In 1888, the New Zealand Natives were one of the country's maiden national rugby sides, playing Hawke's Bay in their first ever match, with the Natives winning 5-0.
Later that year they would play their first international side, recording their first national win, 13-4, when beating Ireland in Dublin.
The first to wear the famous black jersey, the side was originally conceived as an all-Māori squad and ultimately included just five non-Māori players in the team.
The Māori All Blacks have beaten many internationals sides, including the British and Irish Lions, England and Ireland.
The last time they lost to a Pacific Island side was in 1973 (Tonga).
Originally the team selected was 'loosely' governed in terms of heritage, but now all players must have Māori whakapapa or genealogy confirmed in order to represent the side.
Bruce Reihana, one of Te Awamutu's few born-and bred All Blacks, was a Māori All Black from 1998-2002.
He scored eight tries in his 11 appearances for the side before heading offshore.
"Playing for the Māori All Blacks was one of my ultimate goals, to put the jersey on was one of the best feelings of achievement!" says Reihana.
"The Māori All Blacks were a very tight group of players, it's like we were family from day one."
Te Awamutu Sports coach Jackson Willison is of Ngāti Mahuta/Tainui heritage and a former Māori All Black. He backs up Reihana's comments profusely.
When he was named in the squad for the first time in 2010, he was full of excitement.
"It was certainly unexpected; it was only my second year of Super Rugby. It was such a proud time for myself, but more so for my family. Growing up in my family the Māori culture was a massive thing," he says.
"There were certainly a lot of learnings taken out of it. I was lucky enough to have played with Māori All Blacks, and All Blacks at the time, Luke McAlister, Piri Weepu, Corey Flynn. It was awesome and that was just to name a few.
"I still had relatively new teammates but I had known Liam Messam and a couple of Waikato boys anyway.
"I felt really comfortable in the environment but in a sense I was just happy to be there, which is probably something I'd look back and think, man, I should have made more of the opportunity."
When asked about his Māori All Blacks experience, Willison has great passion in his answer.
"It just meant more than a personal achievement putting on that jersey. It was my heritage and growing up on the West Coast it was inspirational, not only to my family but to all the kids. You realise soon after that, definitely not at the time, that it affects not only you but everyone around you, a positive effect," says Willison.
"It's a team like no other. There's a lot more to it than the actual game on the weekend but it's the game that brings us all together."
Right from the start, the team and staff have something in common that connects them, bringing them together as one – their culture.
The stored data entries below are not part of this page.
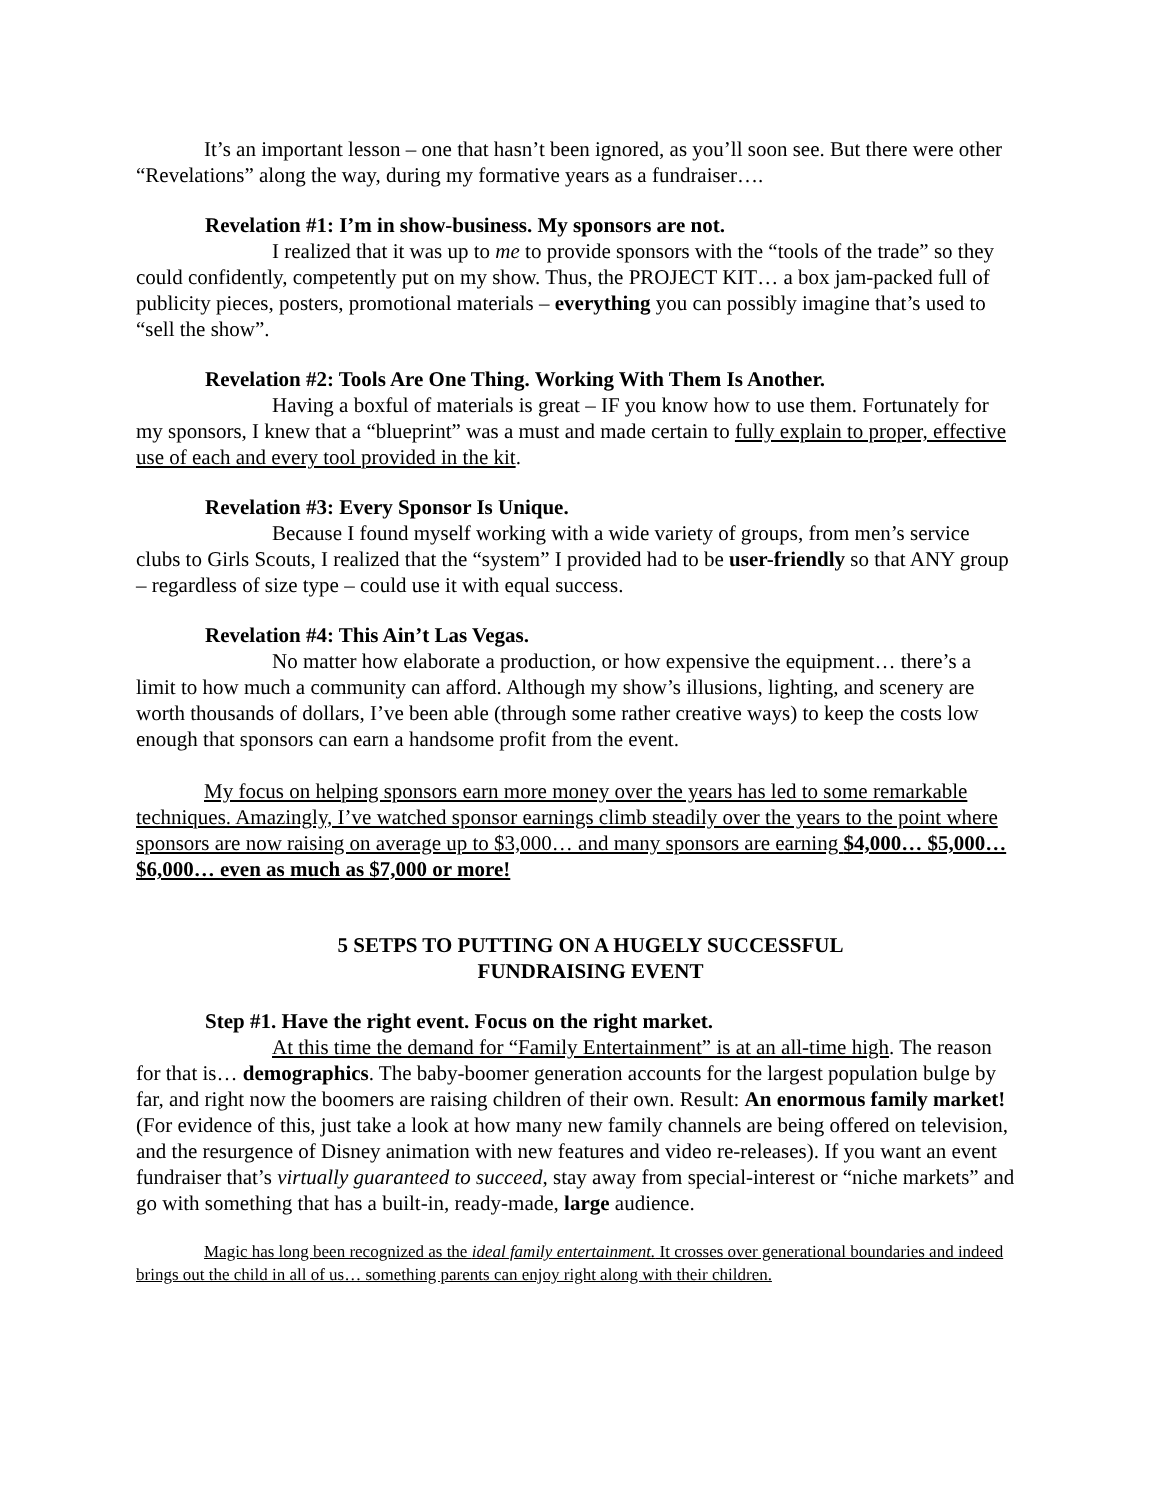It’s an important lesson – one that hasn’t been ignored, as you’ll soon see. But there were other “Revelations” along the way, during my formative years as a fundraiser….
Revelation #1: I’m in show-business. My sponsors are not.
I realized that it was up to me to provide sponsors with the “tools of the trade” so they could confidently, competently put on my show. Thus, the PROJECT KIT… a box jam-packed full of publicity pieces, posters, promotional materials – everything you can possibly imagine that’s used to “sell the show”.
Revelation #2: Tools Are One Thing. Working With Them Is Another.
Having a boxful of materials is great – IF you know how to use them. Fortunately for my sponsors, I knew that a “blueprint” was a must and made certain to fully explain to proper, effective use of each and every tool provided in the kit.
Revelation #3: Every Sponsor Is Unique.
Because I found myself working with a wide variety of groups, from men’s service clubs to Girls Scouts, I realized that the “system” I provided had to be user-friendly so that ANY group – regardless of size type – could use it with equal success.
Revelation #4: This Ain’t Las Vegas.
No matter how elaborate a production, or how expensive the equipment… there’s a limit to how much a community can afford. Although my show’s illusions, lighting, and scenery are worth thousands of dollars, I’ve been able (through some rather creative ways) to keep the costs low enough that sponsors can earn a handsome profit from the event.
My focus on helping sponsors earn more money over the years has led to some remarkable techniques. Amazingly, I’ve watched sponsor earnings climb steadily over the years to the point where sponsors are now raising on average up to $3,000… and many sponsors are earning $4,000… $5,000… $6,000… even as much as $7,000 or more!
5 SETPS TO PUTTING ON A HUGELY SUCCESSFUL
FUNDRAISING EVENT
Step #1. Have the right event. Focus on the right market.
At this time the demand for “Family Entertainment” is at an all-time high. The reason for that is… demographics. The baby-boomer generation accounts for the largest population bulge by far, and right now the boomers are raising children of their own. Result: An enormous family market! (For evidence of this, just take a look at how many new family channels are being offered on television, and the resurgence of Disney animation with new features and video re-releases). If you want an event fundraiser that’s virtually guaranteed to succeed, stay away from special-interest or “niche markets” and go with something that has a built-in, ready-made, large audience.
Magic has long been recognized as the ideal family entertainment. It crosses over generational boundaries and indeed brings out the child in all of us… something parents can enjoy right along with their children.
"We often had feasts, not particularly high performance, but something that was always part of my childhood," says Willison.
"Hāngī, boil ups and seafood. We were based up in Northland and the Māori community came together. It was quite cool to see boys who had a lot of experience and not so much experience, but doing all the food gathering and preparation, in terms of doing Hāngīs. So, it's the off field stuff too."
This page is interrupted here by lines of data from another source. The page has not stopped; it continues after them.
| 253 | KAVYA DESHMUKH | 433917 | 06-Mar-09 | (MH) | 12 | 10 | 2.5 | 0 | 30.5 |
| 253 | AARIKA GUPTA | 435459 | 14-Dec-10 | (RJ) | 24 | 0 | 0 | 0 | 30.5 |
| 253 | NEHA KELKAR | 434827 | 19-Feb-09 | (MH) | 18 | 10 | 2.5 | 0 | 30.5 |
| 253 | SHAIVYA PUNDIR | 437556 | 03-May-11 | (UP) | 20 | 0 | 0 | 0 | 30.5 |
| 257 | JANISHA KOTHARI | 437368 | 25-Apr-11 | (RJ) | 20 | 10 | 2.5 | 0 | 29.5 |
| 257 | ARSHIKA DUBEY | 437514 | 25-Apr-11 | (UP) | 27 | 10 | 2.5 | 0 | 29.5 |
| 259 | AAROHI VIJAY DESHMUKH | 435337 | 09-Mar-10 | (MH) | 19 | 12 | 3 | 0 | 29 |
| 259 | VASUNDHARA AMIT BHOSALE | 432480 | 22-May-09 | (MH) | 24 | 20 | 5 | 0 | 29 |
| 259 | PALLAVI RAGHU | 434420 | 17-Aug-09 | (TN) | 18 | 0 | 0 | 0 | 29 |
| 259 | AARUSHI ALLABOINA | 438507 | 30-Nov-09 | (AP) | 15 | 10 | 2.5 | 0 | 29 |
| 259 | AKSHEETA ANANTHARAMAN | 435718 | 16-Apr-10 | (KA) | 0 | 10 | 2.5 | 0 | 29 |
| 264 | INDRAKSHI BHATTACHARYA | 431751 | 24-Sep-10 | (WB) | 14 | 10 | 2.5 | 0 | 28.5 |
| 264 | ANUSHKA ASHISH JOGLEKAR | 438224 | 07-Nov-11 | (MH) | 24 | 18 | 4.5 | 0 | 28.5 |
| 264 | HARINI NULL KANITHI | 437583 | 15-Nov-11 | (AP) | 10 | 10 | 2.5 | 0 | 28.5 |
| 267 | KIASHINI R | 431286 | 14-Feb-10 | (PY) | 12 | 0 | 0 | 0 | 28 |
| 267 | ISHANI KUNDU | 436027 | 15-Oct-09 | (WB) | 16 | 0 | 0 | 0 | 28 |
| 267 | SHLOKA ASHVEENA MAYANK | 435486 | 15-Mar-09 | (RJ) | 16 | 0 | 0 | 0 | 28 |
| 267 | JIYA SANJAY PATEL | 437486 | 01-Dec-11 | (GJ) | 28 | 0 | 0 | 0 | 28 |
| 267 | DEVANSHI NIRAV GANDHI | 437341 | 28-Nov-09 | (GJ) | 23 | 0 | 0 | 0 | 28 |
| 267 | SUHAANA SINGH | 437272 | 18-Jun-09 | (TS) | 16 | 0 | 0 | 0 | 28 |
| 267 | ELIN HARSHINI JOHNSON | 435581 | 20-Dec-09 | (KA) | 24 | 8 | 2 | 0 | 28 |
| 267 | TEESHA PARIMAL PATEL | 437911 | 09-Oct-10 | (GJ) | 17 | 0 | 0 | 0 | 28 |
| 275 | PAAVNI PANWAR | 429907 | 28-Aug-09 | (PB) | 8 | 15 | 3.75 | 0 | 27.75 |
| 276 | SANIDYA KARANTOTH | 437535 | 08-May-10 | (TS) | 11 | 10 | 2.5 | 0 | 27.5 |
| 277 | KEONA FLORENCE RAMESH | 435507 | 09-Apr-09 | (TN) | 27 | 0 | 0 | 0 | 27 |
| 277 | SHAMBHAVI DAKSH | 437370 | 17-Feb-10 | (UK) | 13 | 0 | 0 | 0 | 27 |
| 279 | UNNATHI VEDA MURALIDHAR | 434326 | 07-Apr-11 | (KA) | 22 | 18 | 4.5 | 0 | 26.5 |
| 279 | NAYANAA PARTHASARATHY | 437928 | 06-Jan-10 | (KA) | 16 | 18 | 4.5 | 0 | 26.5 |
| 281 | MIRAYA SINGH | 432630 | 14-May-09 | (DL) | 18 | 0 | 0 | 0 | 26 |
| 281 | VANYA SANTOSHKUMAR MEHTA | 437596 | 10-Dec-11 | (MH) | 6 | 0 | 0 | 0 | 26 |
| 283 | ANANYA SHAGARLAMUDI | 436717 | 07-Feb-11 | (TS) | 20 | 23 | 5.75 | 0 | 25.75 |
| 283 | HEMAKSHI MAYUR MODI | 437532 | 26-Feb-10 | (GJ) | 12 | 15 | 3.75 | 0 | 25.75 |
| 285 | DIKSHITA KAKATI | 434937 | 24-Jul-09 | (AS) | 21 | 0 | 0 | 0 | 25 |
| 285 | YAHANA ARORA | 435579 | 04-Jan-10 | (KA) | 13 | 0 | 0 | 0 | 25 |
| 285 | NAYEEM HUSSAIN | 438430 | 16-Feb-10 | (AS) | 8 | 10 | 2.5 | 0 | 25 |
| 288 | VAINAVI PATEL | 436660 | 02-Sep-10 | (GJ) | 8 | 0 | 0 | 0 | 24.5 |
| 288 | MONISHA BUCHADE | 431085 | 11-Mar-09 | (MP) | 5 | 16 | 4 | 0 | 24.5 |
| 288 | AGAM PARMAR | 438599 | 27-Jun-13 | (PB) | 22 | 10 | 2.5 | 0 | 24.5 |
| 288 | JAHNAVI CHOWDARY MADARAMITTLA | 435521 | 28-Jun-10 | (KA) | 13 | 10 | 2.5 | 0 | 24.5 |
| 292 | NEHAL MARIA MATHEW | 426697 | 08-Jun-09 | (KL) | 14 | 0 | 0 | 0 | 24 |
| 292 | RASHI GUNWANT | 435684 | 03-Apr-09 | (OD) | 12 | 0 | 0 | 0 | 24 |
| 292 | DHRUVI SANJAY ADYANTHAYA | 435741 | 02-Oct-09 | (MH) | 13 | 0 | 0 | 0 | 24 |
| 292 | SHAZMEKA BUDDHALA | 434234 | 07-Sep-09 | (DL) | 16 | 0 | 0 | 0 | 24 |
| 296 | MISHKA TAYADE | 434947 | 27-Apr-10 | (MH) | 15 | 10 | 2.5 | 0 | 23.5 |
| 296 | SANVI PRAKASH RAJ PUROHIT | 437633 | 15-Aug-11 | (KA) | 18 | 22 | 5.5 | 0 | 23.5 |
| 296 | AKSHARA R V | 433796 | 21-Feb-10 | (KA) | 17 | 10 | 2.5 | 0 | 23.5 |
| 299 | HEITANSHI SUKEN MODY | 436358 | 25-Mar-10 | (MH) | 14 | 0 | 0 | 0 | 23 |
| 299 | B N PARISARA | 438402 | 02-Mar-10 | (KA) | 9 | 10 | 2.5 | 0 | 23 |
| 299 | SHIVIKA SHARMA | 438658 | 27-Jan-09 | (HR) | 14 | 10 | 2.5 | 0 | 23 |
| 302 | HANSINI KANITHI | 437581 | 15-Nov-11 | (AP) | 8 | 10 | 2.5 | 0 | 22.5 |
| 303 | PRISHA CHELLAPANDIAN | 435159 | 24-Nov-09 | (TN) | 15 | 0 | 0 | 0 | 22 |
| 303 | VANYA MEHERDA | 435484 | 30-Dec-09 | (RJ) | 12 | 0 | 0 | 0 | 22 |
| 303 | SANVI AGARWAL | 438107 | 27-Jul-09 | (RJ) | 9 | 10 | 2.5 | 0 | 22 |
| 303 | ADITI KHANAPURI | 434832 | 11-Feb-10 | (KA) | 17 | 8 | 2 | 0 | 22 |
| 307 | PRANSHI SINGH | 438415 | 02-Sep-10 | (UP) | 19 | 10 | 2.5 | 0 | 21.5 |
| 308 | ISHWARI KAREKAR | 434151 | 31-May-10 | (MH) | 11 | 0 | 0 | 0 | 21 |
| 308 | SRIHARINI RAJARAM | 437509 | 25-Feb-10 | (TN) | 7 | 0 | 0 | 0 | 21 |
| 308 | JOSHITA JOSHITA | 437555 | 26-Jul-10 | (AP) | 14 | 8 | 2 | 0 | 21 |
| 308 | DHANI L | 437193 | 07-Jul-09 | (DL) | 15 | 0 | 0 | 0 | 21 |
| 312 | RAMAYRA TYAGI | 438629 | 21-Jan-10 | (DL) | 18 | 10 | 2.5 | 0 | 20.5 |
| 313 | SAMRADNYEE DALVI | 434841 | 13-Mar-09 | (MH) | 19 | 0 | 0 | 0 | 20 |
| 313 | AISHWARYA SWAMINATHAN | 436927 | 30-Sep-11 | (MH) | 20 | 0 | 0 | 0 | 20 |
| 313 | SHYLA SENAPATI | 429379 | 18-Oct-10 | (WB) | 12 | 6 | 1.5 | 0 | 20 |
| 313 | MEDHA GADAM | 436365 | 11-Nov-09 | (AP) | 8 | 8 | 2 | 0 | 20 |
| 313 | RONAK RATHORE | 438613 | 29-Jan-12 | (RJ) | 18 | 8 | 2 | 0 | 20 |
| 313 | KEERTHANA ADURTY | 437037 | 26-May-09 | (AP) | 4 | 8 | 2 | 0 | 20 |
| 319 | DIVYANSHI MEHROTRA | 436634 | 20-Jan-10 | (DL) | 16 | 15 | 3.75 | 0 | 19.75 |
Between 2010 and 2013, Willison played five games in the Māori jersey scoring a try.
"The culture and the environment is a lot different to the professional rugby set up. There are a lot of classroom learnings in both environments but particularly in the Māori, we were learning about our people, our tikanga.
"Every morning we'd start off with a karakia and some waiata. Learning the haka was always a highlight, it can be quite daunting having to stand up in front of players that you admire and had only seen on TV and having to do the haka in front of them."
Willison's time with the Māori All Blacks is something that he will hold close forever.
"It's a hell of an experience. Certainly after that first tour/campaign, it's something that I never took for granted. You look at the teams now, and it's humbling to be able to watch and experience them play," he says.
"I just saw everything as such a privilege and, fortunately enough, you were contributing off the field and on the field, either going across that white line for a try or putting the effort in for your teammates."
Other former Māori All Blacks who have connections to Te Awamutu include Jono Gibbes, Deon Muir (both captained the team) and Ben May.